**Recorded information**
* * *
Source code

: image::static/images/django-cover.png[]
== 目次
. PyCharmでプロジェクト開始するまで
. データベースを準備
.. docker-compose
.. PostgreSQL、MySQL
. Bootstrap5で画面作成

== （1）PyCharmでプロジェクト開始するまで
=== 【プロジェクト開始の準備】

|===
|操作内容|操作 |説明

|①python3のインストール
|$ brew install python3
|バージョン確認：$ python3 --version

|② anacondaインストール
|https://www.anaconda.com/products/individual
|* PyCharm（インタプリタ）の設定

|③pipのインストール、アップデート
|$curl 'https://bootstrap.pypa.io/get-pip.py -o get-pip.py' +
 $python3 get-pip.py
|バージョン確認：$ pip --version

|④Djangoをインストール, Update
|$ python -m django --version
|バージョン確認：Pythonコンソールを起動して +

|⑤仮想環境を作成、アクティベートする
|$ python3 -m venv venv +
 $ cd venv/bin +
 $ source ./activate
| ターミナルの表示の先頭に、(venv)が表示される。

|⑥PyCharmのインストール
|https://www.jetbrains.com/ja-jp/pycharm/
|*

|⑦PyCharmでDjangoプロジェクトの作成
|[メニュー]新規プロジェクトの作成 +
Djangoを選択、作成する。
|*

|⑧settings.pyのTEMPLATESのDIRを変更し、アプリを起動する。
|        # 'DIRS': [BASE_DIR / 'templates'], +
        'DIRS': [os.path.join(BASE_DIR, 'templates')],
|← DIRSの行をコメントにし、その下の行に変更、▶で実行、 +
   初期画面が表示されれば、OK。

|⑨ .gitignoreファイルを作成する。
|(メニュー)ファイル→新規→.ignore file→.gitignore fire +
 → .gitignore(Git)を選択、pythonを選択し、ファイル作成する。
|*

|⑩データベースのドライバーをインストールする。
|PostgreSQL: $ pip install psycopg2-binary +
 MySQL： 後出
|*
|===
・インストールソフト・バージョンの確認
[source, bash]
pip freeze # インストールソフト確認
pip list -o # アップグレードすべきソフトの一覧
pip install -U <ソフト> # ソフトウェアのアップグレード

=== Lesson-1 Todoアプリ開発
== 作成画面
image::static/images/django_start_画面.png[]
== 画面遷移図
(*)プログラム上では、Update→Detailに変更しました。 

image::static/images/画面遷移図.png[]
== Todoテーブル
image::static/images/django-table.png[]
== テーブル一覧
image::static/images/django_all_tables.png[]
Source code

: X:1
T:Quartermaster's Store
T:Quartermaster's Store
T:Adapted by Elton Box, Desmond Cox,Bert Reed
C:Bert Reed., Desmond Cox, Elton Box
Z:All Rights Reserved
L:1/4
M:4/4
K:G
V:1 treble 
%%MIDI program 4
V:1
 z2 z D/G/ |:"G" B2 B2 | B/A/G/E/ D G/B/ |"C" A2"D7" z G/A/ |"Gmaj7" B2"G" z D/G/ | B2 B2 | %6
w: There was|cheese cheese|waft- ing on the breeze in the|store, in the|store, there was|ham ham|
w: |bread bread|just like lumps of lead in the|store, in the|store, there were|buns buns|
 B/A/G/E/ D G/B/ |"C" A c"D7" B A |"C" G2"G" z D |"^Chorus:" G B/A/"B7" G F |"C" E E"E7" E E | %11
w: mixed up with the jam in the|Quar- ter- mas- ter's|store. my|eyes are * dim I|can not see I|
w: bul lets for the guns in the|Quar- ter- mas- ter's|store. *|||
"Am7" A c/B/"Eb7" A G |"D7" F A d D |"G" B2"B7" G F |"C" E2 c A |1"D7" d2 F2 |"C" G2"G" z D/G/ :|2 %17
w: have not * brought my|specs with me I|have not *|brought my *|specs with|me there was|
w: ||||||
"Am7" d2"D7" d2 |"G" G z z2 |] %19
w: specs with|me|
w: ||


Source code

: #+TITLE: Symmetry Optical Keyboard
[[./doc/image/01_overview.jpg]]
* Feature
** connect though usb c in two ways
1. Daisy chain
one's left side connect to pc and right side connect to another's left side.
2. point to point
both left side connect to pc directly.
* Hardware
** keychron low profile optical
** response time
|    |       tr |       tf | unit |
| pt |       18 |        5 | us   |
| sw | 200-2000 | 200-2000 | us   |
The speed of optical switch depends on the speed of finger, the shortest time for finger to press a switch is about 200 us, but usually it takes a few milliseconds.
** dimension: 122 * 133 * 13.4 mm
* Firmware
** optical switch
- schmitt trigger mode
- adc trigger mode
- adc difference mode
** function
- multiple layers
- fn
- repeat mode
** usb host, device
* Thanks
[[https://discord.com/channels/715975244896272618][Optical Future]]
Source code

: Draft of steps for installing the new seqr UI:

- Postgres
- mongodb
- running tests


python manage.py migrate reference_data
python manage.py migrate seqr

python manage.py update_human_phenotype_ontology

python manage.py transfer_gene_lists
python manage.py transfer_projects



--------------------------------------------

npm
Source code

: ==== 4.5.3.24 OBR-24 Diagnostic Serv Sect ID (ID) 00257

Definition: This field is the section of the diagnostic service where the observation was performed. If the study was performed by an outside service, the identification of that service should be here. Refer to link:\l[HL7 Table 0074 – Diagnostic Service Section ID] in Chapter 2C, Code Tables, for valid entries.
* * *
**Problem to solve**
Each line of the records that contains the string "Diagnostic" must be copied.

**Response to this task**
: ==== 4.5.3.24 OBR-24 Diagnostic Serv Sect ID (ID) 00257
Definition: This field is the section of the diagnostic service where the observation was performed. If the study was performed by an outside service, the identification of that service should be here. Refer to link:\l[HL7 Table 0074 – Diagnostic Service Section ID] in Chapter 2C, Code Tables, for valid entries.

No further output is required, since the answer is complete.